To assess and compare baseline and hypoxia-induced NO and ONOO- production in cardiomyocytes and CMEC.

Rat cardiomyocytes were isolated, and cultured rat CMEC were purchased commercially. Hypoxia (+/- NOS inhibitors) was induced by mineral oil layering or hypoxic culture. NO and ONOO- were detected by FACS analysis of DAF-2/DA and DHR123, respectively. Total eNOS was determined by Western blot analysis.

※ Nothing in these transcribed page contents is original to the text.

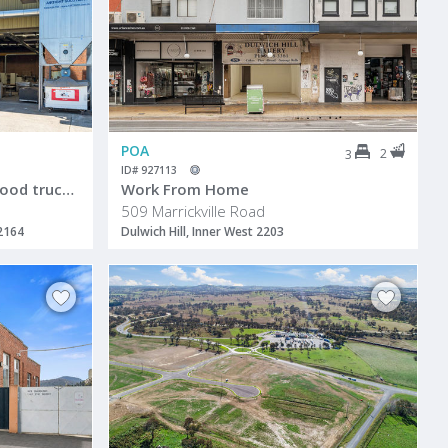
POA
2
3
ID# 927113
ndustrial Warehouse with good truck access & street frontage
Work From Home
509 Marrickville Road
 2164
Dulwich Hill, Inner West 2203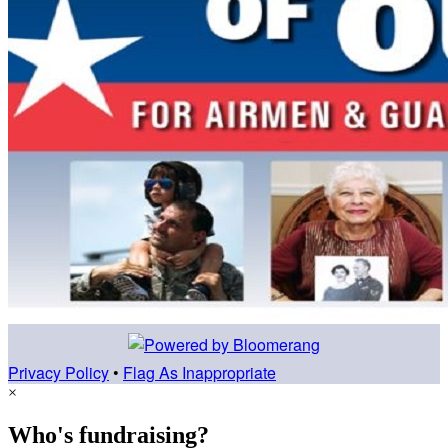
Privacy Policy
•
Flag As Inappropriate
×
Who's fundraising?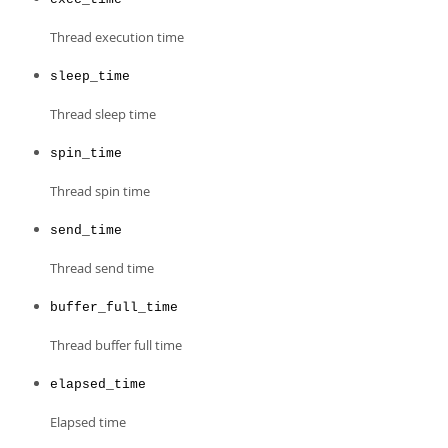
Thread execution time
sleep_time
Thread sleep time
spin_time
Thread spin time
send_time
Thread send time
buffer_full_time
Thread buffer full time
elapsed_time
Elapsed time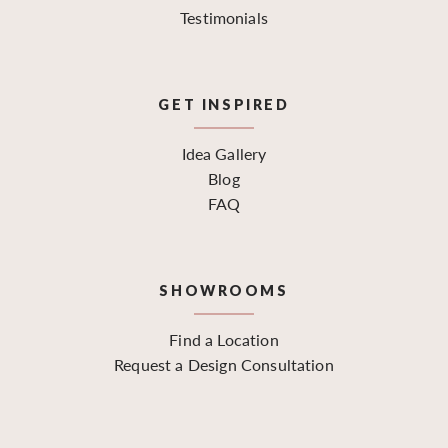
Testimonials
GET INSPIRED
Idea Gallery
Blog
FAQ
SHOWROOMS
Find a Location
Request a Design Consultation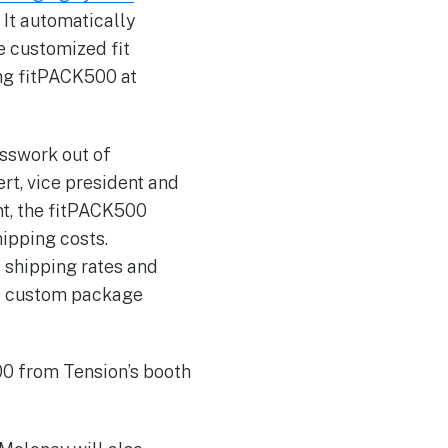
. It automatically
e customized fit
ng fitPACK500 at
esswork out of
rt, vice president and
nt, the fitPACK500
ipping costs.
t shipping rates and
ate custom package
00 from Tension’s booth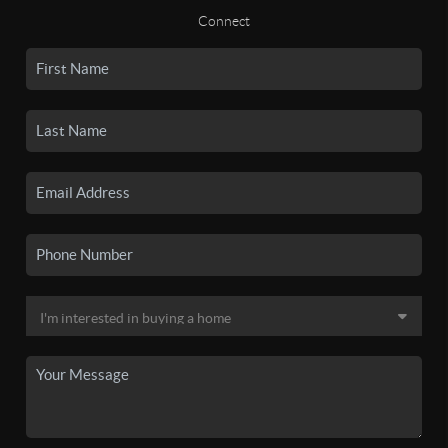
Connect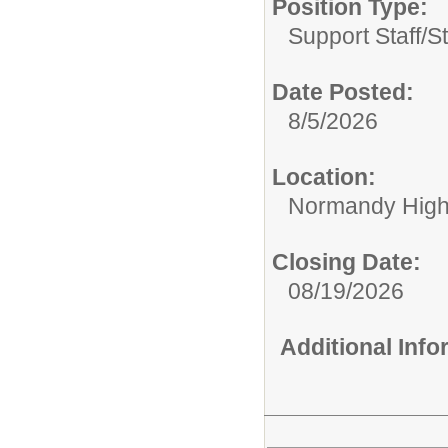
Position Type:
Support Staff/
S
Date Posted:
8/5/2026
Location:
Normandy High
Closing Date:
08/19/2026
Additional Inf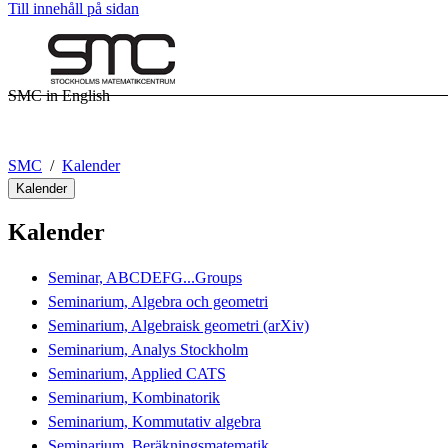
Till innehåll på sidan
SMC in English
SMC
Kalender
Kalender
Kalender
Seminar, ABCDEFG...Groups
Seminarium, Algebra och geometri
Seminarium, Algebraisk geometri (arXiv)
Seminarium, Analys Stockholm
Seminarium, Applied CATS
Seminarium, Kombinatorik
Seminarium, Kommutativ algebra
Seminarium, Beräkningsmatematik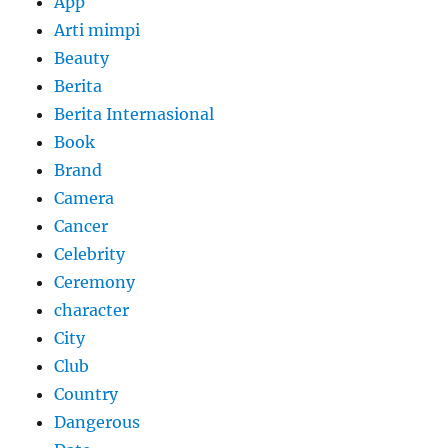
App
Arti mimpi
Beauty
Berita
Berita Internasional
Book
Brand
Camera
Cancer
Celebrity
Ceremony
character
City
Club
Country
Dangerous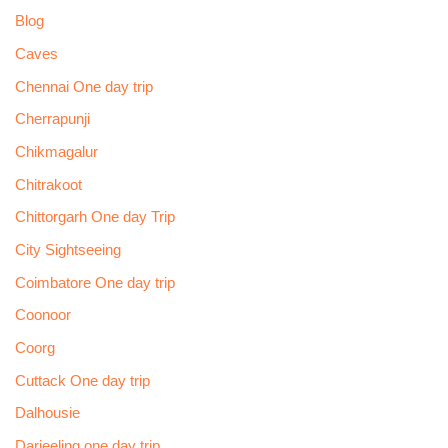
Blog
Caves
Chennai One day trip
Cherrapunji
Chikmagalur
Chitrakoot
Chittorgarh One day Trip
City Sightseeing
Coimbatore One day trip
Coonoor
Coorg
Cuttack One day trip
Dalhousie
Darjeeling one day trip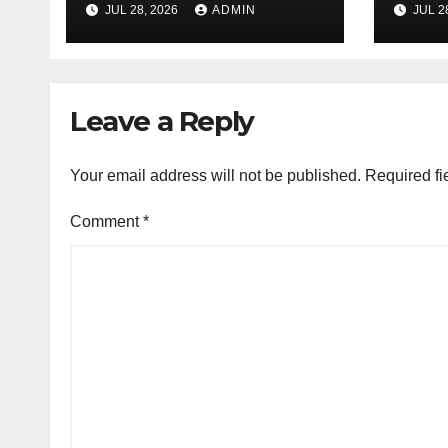
JUL 28, 2026
ADMIN
JUL 2
Products Every
Sele
Time
Leave a Reply
Your email address will not be published.
Required fi
Comment
*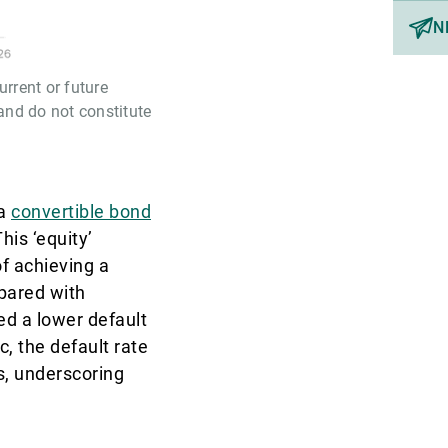
N
rrent or future
and do not constitute
 a
convertible bond
his ‘equity’
of achieving a
pared with
ed a lower default
, the default rate
s, underscoring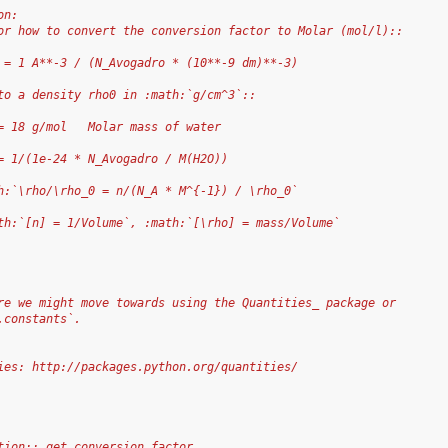
on:
or how to convert the conversion factor to Molar (mol/l)::
 = 1 A**-3 / (N_Avogadro * (10**-9 dm)**-3)
to a density rho0 in :math:`g/cm^3`::
= 18 g/mol   Molar mass of water
= 1/(1e-24 * N_Avogadro / M(H2O))
h:`\rho/\rho_0 = n/(N_A * M^{-1}) / \rho_0`
th:`[n] = 1/Volume`, :math:`[\rho] = mass/Volume`
re we might move towards using the Quantities_ package or
.constants`.
ies: http://packages.python.org/quantities/
tion:: get_conversion_factor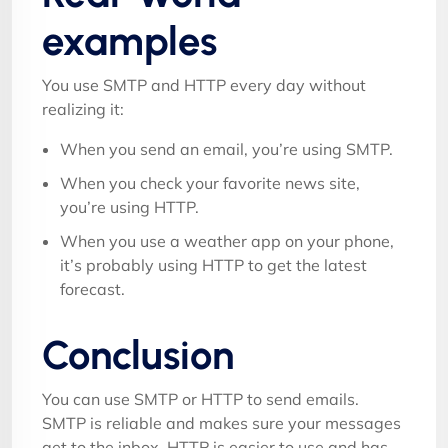
examples
You use SMTP and HTTP every day without
realizing it:
When you send an email, you’re using SMTP.
When you check your favorite news site,
you’re using HTTP.
When you use a weather app on your phone,
it’s probably using HTTP to get the latest
forecast.
Conclusion
You can use SMTP or HTTP to send emails.
SMTP is reliable and makes sure your messages
get to the inbox. HTTP is easier to use and has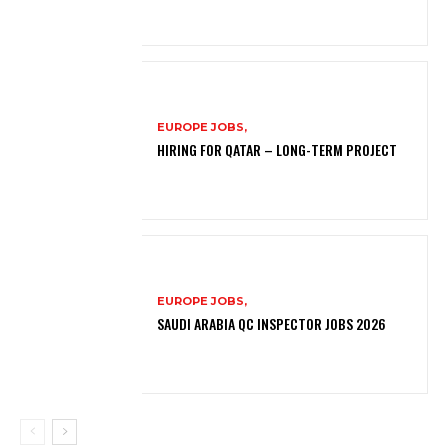
EUROPE JOBS,
HIRING FOR QATAR – LONG-TERM PROJECT
EUROPE JOBS,
SAUDI ARABIA QC INSPECTOR JOBS 2026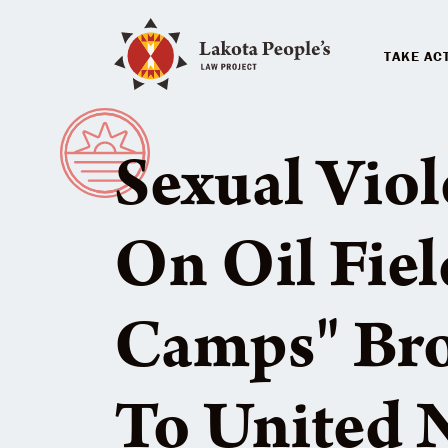
TAKE AC
Sexual Vio
On Oil Fie
Camps" Br
To United N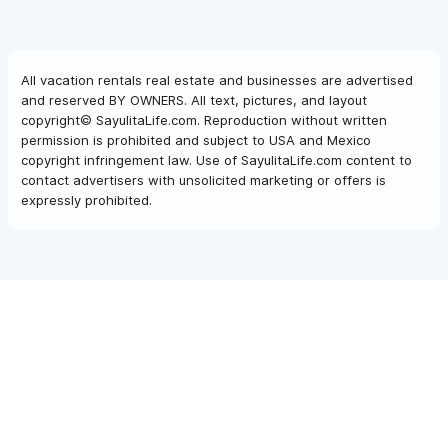
All vacation rentals real estate and businesses are advertised
and reserved BY OWNERS. All text, pictures, and layout
copyright© SayulitaLife.com. Reproduction without written
permission is prohibited and subject to USA and Mexico
copyright infringement law. Use of SayulitaLife.com content to
contact advertisers with unsolicited marketing or offers is
expressly prohibited.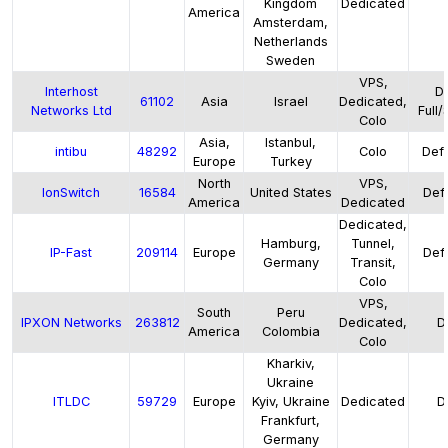
Kingdom
Dedicated
America
Amsterdam,
Netherlands
Sweden
VPS,
Interhost
De
61102
Asia
Israel
Dedicated,
Networks Ltd
Full/
Colo
Asia,
Istanbul,
intibu
48292
Colo
Defa
Europe
Turkey
North
VPS,
IonSwitch
16584
United States
Defa
America
Dedicated
Dedicated,
Hamburg,
Tunnel,
IP-Fast
209114
Europe
Defa
Germany
Transit,
Colo
VPS,
South
Peru
IPXON Networks
263812
Dedicated,
D
America
Colombia
Colo
Kharkiv,
Ukraine
ITLDC
59729
Europe
Kyiv, Ukraine
Dedicated
D
Frankfurt,
Germany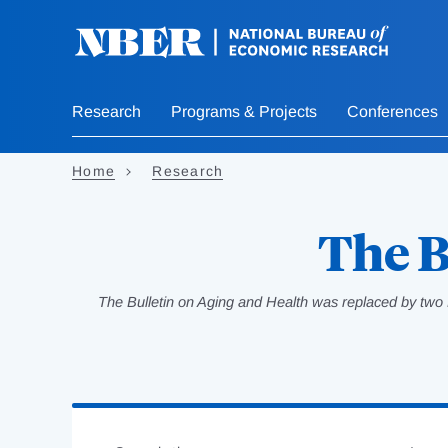
Skip
to
main
content
Research
Programs & Projects
Conferences
Home
Research
The B
The Bulletin on Aging and Health was replaced by two 
Loading
Jump
Complete
to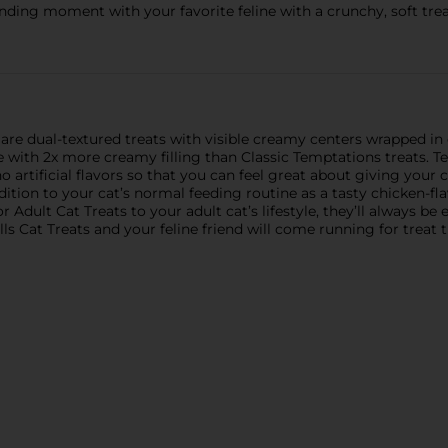
nding moment with your favorite feline with a crunchy, soft treat
s are dual-textured treats with visible creamy centers wrapped in
e with 2x more creamy filling than Classic Temptations treats. T
 artificial flavors so that you can feel great about giving your
ddition to your cat’s normal feeding routine as a tasty chicken-
dult Cat Treats to your adult cat’s lifestyle, they’ll always be e
lls Cat Treats and your feline friend will come running for treat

1) Baseline NO production in CMEC was sevenfold (cultured cells) and 26-fold (isolated cells) higher than in cardiomyocytes, 2) eNOS expression was 22-fold higher in CMEC, 3) hypoxia increased NO production in both cell types, albeit to a larger extent in CMEC, 4) in hypoxic cardiomyocytes, nonselective NOS and iNOS-specific inhibition attenuated NO production, whereas in CMEC, iNOS-specific inhibition was ineffective, and 5) baseline ONOO- production was 2.2 times greater in CMEC than in cardiomyocytes.

Using a novel approach, this study demonstrated that CMEC produce more baseline NO than cardiomyocytes, and that hypoxia activates NOS to increase NO production in both cell types. Baseline eNOS content was higher in CMEC than in cardiomyocytes, suggesting that differences in baseline NO production were eNOS-associated.